Karma is a function of time since joining, participation, and quality of contributions. And it starts at 1. 'Participation' can be determined by looking at contributions per length of time. Quality is average score of each submission -- separating it from participation is a useful way to extend this to a more complicated model taking into account the fact that people stop using HN. So the line of best fit should be something closer to 1 + t * q * p, or the sum of 1 + (t0 * q * p0) + .... (tn * q * pn) to describe folks who are off-and-on contributors.
My instinct is that once you filter these people, you'll see a much stronger linear relationship between time and karma, since karma isn't normalized by the number of contributions, and number of contributions is probably a poisson process.

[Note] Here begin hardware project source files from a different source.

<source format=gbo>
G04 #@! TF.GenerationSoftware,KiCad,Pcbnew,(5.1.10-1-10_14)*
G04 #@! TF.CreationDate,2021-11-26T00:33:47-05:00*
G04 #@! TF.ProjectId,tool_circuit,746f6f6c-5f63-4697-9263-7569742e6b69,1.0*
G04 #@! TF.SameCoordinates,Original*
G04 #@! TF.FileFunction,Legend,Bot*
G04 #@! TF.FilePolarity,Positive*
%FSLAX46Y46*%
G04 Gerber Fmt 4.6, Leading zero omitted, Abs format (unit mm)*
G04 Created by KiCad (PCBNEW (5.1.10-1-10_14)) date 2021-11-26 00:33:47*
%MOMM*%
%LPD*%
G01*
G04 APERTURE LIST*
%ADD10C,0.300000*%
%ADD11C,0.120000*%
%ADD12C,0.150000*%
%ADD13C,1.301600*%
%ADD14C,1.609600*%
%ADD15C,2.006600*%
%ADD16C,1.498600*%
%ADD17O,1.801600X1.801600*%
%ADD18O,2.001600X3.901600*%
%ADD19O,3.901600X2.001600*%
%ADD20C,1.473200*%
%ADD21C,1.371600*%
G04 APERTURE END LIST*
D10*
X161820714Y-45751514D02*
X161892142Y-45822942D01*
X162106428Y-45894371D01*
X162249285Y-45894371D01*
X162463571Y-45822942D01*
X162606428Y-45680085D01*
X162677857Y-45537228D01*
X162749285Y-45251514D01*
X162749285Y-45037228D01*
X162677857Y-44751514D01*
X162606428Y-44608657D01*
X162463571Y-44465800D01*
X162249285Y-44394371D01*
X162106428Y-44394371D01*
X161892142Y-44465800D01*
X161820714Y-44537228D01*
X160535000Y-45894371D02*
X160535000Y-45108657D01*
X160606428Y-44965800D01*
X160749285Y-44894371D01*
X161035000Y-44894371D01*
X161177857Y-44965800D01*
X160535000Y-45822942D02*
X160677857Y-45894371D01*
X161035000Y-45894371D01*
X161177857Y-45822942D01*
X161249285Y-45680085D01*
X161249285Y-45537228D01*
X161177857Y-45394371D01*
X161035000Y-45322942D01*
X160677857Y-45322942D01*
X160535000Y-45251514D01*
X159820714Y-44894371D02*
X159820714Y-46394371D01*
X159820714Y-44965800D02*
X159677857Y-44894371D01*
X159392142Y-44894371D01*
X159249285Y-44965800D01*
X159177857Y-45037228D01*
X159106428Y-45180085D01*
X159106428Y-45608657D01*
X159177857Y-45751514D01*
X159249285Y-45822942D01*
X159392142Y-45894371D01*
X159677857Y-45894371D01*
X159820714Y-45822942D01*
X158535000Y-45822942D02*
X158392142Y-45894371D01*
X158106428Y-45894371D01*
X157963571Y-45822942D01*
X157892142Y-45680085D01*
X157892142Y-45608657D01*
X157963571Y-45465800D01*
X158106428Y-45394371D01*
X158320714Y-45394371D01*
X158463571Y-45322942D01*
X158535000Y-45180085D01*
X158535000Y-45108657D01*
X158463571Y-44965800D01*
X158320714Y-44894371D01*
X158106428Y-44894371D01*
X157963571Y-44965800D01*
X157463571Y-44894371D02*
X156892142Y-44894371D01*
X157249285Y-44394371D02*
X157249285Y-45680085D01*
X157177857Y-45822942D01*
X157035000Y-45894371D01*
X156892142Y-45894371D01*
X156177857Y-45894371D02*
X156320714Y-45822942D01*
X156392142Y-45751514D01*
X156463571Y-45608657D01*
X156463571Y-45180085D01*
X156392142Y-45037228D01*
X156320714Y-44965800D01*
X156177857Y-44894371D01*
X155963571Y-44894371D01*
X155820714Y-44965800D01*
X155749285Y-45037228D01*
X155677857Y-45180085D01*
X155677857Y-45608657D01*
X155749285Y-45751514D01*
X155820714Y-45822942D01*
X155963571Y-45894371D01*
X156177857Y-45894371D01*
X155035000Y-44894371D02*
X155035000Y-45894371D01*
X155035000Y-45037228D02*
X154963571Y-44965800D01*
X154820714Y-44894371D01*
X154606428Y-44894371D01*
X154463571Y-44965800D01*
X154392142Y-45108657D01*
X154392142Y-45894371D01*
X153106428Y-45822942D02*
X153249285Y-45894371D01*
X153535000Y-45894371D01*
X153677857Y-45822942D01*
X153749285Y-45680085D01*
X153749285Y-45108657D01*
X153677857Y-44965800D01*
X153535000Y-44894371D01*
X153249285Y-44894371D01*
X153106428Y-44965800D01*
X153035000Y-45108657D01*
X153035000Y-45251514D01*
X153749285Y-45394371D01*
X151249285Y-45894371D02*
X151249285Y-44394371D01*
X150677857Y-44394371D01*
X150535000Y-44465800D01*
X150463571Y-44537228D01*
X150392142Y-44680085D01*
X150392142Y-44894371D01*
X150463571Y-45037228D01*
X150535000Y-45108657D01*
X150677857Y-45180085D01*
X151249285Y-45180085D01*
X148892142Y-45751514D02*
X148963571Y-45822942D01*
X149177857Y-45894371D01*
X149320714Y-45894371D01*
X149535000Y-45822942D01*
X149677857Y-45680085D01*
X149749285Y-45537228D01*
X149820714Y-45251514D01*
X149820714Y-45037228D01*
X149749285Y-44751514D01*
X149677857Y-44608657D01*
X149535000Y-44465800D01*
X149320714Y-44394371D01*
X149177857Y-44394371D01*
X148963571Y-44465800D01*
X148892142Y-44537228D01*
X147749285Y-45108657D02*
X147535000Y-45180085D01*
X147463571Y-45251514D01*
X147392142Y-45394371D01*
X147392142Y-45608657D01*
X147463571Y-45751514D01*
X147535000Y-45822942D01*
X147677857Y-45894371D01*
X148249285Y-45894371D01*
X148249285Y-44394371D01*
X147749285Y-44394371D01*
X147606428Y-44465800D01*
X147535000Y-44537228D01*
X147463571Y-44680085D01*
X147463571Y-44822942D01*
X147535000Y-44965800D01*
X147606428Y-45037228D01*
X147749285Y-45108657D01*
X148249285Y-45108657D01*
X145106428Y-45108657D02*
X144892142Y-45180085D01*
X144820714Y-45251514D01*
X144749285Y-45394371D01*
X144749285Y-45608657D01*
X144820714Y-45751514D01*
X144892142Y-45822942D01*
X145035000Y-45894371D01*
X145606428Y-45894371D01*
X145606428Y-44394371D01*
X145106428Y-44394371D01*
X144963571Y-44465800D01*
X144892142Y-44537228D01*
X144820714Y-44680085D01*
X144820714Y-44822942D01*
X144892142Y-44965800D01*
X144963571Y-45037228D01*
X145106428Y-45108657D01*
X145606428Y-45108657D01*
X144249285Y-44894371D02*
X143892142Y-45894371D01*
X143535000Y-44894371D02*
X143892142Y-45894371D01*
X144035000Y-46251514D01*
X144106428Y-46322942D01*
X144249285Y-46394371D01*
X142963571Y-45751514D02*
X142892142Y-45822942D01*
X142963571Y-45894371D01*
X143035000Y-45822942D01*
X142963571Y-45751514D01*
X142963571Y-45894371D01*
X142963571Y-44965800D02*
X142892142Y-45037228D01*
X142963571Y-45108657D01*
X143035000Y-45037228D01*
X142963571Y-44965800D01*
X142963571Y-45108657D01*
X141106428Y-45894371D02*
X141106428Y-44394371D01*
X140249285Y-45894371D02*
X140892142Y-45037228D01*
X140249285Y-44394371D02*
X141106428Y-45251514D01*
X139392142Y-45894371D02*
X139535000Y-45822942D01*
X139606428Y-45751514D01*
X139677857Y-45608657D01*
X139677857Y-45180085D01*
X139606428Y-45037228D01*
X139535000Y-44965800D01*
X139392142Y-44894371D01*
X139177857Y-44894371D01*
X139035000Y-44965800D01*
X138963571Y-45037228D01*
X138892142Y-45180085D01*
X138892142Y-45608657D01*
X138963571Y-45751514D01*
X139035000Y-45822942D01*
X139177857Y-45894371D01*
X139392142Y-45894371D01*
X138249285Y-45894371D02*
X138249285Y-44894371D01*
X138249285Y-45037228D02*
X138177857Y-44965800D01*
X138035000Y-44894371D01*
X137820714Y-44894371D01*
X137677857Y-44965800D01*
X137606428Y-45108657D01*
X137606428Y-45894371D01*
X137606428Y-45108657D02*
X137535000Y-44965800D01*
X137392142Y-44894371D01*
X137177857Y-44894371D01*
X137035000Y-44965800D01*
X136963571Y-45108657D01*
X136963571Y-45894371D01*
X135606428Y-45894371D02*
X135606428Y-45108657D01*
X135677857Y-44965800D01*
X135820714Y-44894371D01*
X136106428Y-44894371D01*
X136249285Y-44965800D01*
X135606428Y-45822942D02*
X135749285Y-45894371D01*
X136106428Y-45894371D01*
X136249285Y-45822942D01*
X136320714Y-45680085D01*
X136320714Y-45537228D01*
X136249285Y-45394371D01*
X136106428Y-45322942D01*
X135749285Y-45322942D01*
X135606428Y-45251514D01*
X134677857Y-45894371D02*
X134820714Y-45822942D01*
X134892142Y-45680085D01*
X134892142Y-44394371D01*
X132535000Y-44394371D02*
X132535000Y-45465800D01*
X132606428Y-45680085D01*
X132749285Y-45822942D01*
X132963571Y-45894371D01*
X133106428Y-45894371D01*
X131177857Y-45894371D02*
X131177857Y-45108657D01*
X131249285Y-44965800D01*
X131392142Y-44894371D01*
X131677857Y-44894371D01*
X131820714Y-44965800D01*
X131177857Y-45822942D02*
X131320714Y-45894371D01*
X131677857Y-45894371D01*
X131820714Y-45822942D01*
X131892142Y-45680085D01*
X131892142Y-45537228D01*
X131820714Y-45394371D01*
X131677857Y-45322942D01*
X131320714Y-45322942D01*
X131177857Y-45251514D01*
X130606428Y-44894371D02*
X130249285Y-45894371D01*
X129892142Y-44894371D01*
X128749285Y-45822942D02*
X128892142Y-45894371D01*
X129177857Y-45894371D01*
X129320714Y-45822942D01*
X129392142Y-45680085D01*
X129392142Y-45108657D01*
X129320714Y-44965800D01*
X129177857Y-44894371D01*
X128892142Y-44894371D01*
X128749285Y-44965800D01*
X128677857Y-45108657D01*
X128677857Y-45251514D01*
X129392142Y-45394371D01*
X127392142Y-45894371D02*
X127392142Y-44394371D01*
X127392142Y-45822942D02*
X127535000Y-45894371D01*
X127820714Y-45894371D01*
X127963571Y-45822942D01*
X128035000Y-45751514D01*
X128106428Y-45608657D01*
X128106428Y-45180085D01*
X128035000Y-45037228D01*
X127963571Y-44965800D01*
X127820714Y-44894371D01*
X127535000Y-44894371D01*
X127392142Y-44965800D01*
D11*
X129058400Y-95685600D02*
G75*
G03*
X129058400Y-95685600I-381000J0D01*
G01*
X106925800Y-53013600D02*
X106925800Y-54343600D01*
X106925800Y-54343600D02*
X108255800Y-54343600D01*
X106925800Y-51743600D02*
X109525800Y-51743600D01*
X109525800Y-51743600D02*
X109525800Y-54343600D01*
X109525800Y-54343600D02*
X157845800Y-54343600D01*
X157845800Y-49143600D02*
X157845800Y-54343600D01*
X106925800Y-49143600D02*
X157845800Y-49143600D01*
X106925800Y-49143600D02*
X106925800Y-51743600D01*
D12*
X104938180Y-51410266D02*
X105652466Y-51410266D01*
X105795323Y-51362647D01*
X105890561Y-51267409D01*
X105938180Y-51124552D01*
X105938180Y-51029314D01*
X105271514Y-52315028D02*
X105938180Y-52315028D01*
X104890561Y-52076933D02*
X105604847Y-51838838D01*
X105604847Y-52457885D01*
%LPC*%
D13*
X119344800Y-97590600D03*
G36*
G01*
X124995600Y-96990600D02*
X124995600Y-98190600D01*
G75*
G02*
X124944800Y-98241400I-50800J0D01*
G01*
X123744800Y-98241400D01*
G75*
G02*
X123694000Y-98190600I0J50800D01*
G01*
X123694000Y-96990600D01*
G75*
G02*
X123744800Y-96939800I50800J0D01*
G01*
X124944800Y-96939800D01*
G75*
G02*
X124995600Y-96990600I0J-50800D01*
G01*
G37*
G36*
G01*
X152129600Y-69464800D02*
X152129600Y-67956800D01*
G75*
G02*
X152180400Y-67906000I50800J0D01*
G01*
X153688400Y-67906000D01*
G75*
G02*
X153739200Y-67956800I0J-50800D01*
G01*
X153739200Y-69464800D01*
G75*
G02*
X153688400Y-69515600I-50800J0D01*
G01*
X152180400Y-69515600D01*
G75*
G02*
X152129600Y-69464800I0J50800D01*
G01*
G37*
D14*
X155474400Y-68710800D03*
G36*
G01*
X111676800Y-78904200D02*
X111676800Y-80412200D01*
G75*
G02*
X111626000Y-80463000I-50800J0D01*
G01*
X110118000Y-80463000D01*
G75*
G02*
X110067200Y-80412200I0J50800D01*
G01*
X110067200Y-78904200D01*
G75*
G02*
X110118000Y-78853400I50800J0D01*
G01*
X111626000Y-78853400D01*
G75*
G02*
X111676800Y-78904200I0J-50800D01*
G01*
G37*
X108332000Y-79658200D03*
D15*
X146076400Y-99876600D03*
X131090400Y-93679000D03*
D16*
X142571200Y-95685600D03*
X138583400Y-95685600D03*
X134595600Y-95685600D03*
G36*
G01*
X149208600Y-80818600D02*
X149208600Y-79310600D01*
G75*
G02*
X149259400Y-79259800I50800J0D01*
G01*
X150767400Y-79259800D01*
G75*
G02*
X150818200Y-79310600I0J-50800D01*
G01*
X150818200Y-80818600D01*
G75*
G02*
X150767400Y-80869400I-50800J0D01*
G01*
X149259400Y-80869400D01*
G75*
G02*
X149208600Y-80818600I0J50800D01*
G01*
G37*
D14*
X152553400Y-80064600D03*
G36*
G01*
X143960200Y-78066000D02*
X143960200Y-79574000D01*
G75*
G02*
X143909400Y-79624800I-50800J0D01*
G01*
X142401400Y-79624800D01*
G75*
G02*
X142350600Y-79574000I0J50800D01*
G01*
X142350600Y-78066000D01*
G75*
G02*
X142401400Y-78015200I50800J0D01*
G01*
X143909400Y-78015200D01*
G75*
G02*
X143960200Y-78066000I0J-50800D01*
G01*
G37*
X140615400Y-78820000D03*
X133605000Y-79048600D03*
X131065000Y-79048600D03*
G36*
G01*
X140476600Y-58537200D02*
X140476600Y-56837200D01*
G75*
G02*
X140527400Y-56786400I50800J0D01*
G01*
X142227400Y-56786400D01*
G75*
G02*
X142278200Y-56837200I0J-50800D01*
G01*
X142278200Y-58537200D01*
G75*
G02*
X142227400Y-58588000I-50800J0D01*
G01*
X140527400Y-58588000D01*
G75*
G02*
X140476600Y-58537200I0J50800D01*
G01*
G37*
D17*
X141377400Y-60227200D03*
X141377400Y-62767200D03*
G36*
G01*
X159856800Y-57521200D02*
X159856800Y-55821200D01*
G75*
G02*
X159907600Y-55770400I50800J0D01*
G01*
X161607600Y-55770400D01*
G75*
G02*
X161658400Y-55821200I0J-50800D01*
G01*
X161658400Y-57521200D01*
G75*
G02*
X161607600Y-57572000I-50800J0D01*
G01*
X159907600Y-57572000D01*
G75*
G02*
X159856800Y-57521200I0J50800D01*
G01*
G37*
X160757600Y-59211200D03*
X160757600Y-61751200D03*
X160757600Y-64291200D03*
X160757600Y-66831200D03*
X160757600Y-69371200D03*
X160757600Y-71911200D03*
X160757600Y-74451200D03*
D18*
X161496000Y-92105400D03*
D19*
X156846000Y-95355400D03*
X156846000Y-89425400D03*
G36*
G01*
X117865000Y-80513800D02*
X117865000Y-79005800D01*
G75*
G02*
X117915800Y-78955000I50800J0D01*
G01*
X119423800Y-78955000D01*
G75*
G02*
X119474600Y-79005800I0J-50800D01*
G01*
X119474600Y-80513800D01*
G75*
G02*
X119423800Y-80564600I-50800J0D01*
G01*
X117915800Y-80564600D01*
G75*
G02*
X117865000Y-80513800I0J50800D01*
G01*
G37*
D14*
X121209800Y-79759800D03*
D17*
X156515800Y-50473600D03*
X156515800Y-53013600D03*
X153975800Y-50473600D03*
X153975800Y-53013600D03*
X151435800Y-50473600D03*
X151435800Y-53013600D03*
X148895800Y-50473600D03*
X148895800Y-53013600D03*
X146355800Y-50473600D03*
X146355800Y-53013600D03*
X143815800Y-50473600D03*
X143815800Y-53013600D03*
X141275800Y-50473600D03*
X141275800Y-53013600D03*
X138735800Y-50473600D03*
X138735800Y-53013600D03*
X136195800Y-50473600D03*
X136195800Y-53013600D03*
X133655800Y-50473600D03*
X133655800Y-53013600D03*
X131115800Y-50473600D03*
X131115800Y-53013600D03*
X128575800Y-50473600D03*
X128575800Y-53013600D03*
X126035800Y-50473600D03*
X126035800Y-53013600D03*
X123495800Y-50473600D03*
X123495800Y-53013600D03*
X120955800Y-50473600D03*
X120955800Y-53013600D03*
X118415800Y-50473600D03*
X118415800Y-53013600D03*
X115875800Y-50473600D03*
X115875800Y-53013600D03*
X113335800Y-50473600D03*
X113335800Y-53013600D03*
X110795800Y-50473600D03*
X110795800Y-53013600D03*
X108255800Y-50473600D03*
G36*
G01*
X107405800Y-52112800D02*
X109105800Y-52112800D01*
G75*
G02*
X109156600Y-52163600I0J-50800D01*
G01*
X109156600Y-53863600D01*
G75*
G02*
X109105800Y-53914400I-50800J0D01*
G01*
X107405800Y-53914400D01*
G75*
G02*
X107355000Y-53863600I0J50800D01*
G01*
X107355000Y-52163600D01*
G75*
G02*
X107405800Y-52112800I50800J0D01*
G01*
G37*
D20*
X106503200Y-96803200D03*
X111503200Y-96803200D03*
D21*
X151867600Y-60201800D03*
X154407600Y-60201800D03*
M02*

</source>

That's just a constant offset, it matters more whether the next karma level is 2 or 10. When fitting trend lines a "linear fit" would normally satisfy y=mx+c, without limiting yourself to c=0. Note that the posted linear fit has c = -1... apparently everyone starts with -1 karma. Lies, damned lies and statistics I say!
Which is a great way to conduct research! Nice work.

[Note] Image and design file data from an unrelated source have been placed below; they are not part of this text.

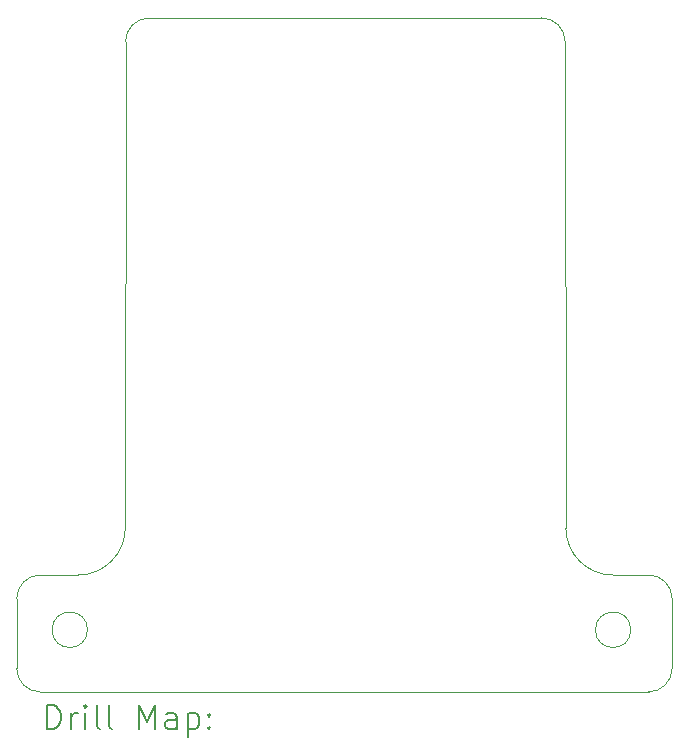
<source format=gbr>
%TF.GenerationSoftware,KiCad,Pcbnew,8.0.1*%
%TF.CreationDate,2024-05-08T13:57:30+07:00*%
%TF.ProjectId,Arduino_RC_Transceiver_DIY_2.0.0,41726475-696e-46f5-9f52-435f5472616e,rev?*%
%TF.SameCoordinates,Original*%
%TF.FileFunction,Drillmap*%
%TF.FilePolarity,Positive*%
%FSLAX45Y45*%
G04 Gerber Fmt 4.5, Leading zero omitted, Abs format (unit mm)*
G04 Created by KiCad (PCBNEW 8.0.1) date 2024-05-08 13:57:30*
%MOMM*%
%LPD*%
G01*
G04 APERTURE LIST*
%ADD10C,0.050000*%
%ADD11C,0.038100*%
%ADD12C,0.100000*%
%ADD13C,0.200000*%
G04 APERTURE END LIST*
D10*
X14380177Y-11380177D02*
G75*
G02*
X13980177Y-11779997I-399997J177D01*
G01*
X18509469Y-11780000D02*
G75*
G02*
X18109470Y-11380531I1J400000D01*
G01*
D11*
X13660000Y-11780000D02*
X13980177Y-11780000D01*
X18810000Y-11780000D02*
X18509469Y-11780000D01*
X13460000Y-12570000D02*
X13460000Y-11980000D01*
X18810000Y-12770000D02*
X13660000Y-12770000D01*
X19010000Y-11980000D02*
X19010000Y-12570000D01*
X13660000Y-12770000D02*
G75*
G02*
X13460000Y-12570000I0J200000D01*
G01*
X19010000Y-12570000D02*
G75*
G02*
X18810000Y-12770000I-200000J0D01*
G01*
X13460000Y-11980000D02*
G75*
G02*
X13660000Y-11780000I200000J0D01*
G01*
X18810000Y-11780000D02*
G75*
G02*
X19010000Y-11980000I0J-200000D01*
G01*
D10*
X14582000Y-7064000D02*
X17904000Y-7064000D01*
X14380177Y-11380177D02*
X14382000Y-7264000D01*
X18104000Y-7264000D02*
X18109469Y-11380531D01*
X14382000Y-7264000D02*
G75*
G02*
X14582000Y-7064000I200000J0D01*
G01*
X17904000Y-7064000D02*
G75*
G02*
X18104000Y-7264000I0J-200000D01*
G01*
D12*
X14060000Y-12244000D02*
G75*
G02*
X13760000Y-12244000I-150000J0D01*
G01*
X13760000Y-12244000D02*
G75*
G02*
X14060000Y-12244000I150000J0D01*
G01*
X18660000Y-12244000D02*
G75*
G02*
X18360000Y-12244000I-150000J0D01*
G01*
X18360000Y-12244000D02*
G75*
G02*
X18660000Y-12244000I150000J0D01*
G01*
D13*
X13718872Y-13083389D02*
X13718872Y-12883389D01*
X13718872Y-12883389D02*
X13766491Y-12883389D01*
X13766491Y-12883389D02*
X13795062Y-12892913D01*
X13795062Y-12892913D02*
X13814110Y-12911960D01*
X13814110Y-12911960D02*
X13823634Y-12931008D01*
X13823634Y-12931008D02*
X13833157Y-12969103D01*
X13833157Y-12969103D02*
X13833157Y-12997674D01*
X13833157Y-12997674D02*
X13823634Y-13035770D01*
X13823634Y-13035770D02*
X13814110Y-13054817D01*
X13814110Y-13054817D02*
X13795062Y-13073865D01*
X13795062Y-13073865D02*
X13766491Y-13083389D01*
X13766491Y-13083389D02*
X13718872Y-13083389D01*
X13918872Y-13083389D02*
X13918872Y-12950055D01*
X13918872Y-12988151D02*
X13928396Y-12969103D01*
X13928396Y-12969103D02*
X13937919Y-12959579D01*
X13937919Y-12959579D02*
X13956967Y-12950055D01*
X13956967Y-12950055D02*
X13976015Y-12950055D01*
X14042681Y-13083389D02*
X14042681Y-12950055D01*
X14042681Y-12883389D02*
X14033157Y-12892913D01*
X14033157Y-12892913D02*
X14042681Y-12902436D01*
X14042681Y-12902436D02*
X14052205Y-12892913D01*
X14052205Y-12892913D02*
X14042681Y-12883389D01*
X14042681Y-12883389D02*
X14042681Y-12902436D01*
X14166491Y-13083389D02*
X14147443Y-13073865D01*
X14147443Y-13073865D02*
X14137919Y-13054817D01*
X14137919Y-13054817D02*
X14137919Y-12883389D01*
X14271253Y-13083389D02*
X14252205Y-13073865D01*
X14252205Y-13073865D02*
X14242681Y-13054817D01*
X14242681Y-13054817D02*
X14242681Y-12883389D01*
X14499824Y-13083389D02*
X14499824Y-12883389D01*
X14499824Y-12883389D02*
X14566491Y-13026246D01*
X14566491Y-13026246D02*
X14633157Y-12883389D01*
X14633157Y-12883389D02*
X14633157Y-13083389D01*
X14814110Y-13083389D02*
X14814110Y-12978627D01*
X14814110Y-12978627D02*
X14804586Y-12959579D01*
X14804586Y-12959579D02*
X14785538Y-12950055D01*
X14785538Y-12950055D02*
X14747443Y-12950055D01*
X14747443Y-12950055D02*
X14728396Y-12959579D01*
X14814110Y-13073865D02*
X14795062Y-13083389D01*
X14795062Y-13083389D02*
X14747443Y-13083389D01*
X14747443Y-13083389D02*
X14728396Y-13073865D01*
X14728396Y-13073865D02*
X14718872Y-13054817D01*
X14718872Y-13054817D02*
X14718872Y-13035770D01*
X14718872Y-13035770D02*
X14728396Y-13016722D01*
X14728396Y-13016722D02*
X14747443Y-13007198D01*
X14747443Y-13007198D02*
X14795062Y-13007198D01*
X14795062Y-13007198D02*
X14814110Y-12997674D01*
X14909348Y-12950055D02*
X14909348Y-13150055D01*
X14909348Y-12959579D02*
X14928396Y-12950055D01*
X14928396Y-12950055D02*
X14966491Y-12950055D01*
X14966491Y-12950055D02*
X14985538Y-12959579D01*
X14985538Y-12959579D02*
X14995062Y-12969103D01*
X14995062Y-12969103D02*
X15004586Y-12988151D01*
X15004586Y-12988151D02*
X15004586Y-13045293D01*
X15004586Y-13045293D02*
X14995062Y-13064341D01*
X14995062Y-13064341D02*
X14985538Y-13073865D01*
X14985538Y-13073865D02*
X14966491Y-13083389D01*
X14966491Y-13083389D02*
X14928396Y-13083389D01*
X14928396Y-13083389D02*
X14909348Y-13073865D01*
X15090300Y-13064341D02*
X15099824Y-13073865D01*
X15099824Y-13073865D02*
X15090300Y-13083389D01*
X15090300Y-13083389D02*
X15080777Y-13073865D01*
X15080777Y-13073865D02*
X15090300Y-13064341D01*
X15090300Y-13064341D02*
X15090300Y-13083389D01*
X15090300Y-12959579D02*
X15099824Y-12969103D01*
X15099824Y-12969103D02*
X15090300Y-12978627D01*
X15090300Y-12978627D02*
X15080777Y-12969103D01*
X15080777Y-12969103D02*
X15090300Y-12959579D01*
X15090300Y-12959579D02*
X15090300Y-12978627D01*
M02*

</source>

This reminded me of my senior project in number theory, when I manipulated a large data set, wondering what I'd find. Eventually, I found quite a bit.

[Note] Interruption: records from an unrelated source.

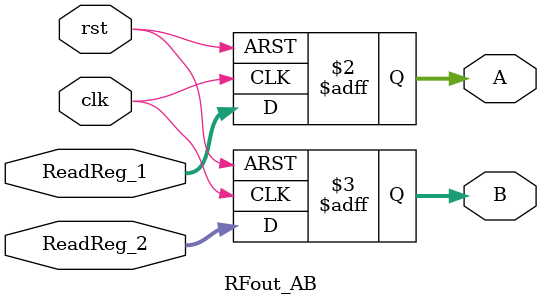
<source format=v>
`timescale 1ns / 1ps


module RFout_AB(
    input clk,
    input rst,
    input [31:0]ReadReg_1,
    input [31:0]ReadReg_2,
    output reg [31:0]A,
    output reg [31:0]B
    );
    always@(posedge clk or posedge rst)begin
        if(rst)begin A<=0;B<=0;end
        else begin
            A<=ReadReg_1;
            B<=ReadReg_2;
        end
    end
endmodule

</source>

Also reminded me of this quote by Wernher von Braun:
"Basic research is what I am doing when I don't know what I'm doing."
I think that's the crux of it. Somebody could monitor all the various news sites and spend an hour a day here posting comments and stories and so forth, but I suspect most folks would rather spend that time doing something else.
That said, edw519 is a pretty cool guy.
Which program did you use to produce the plots?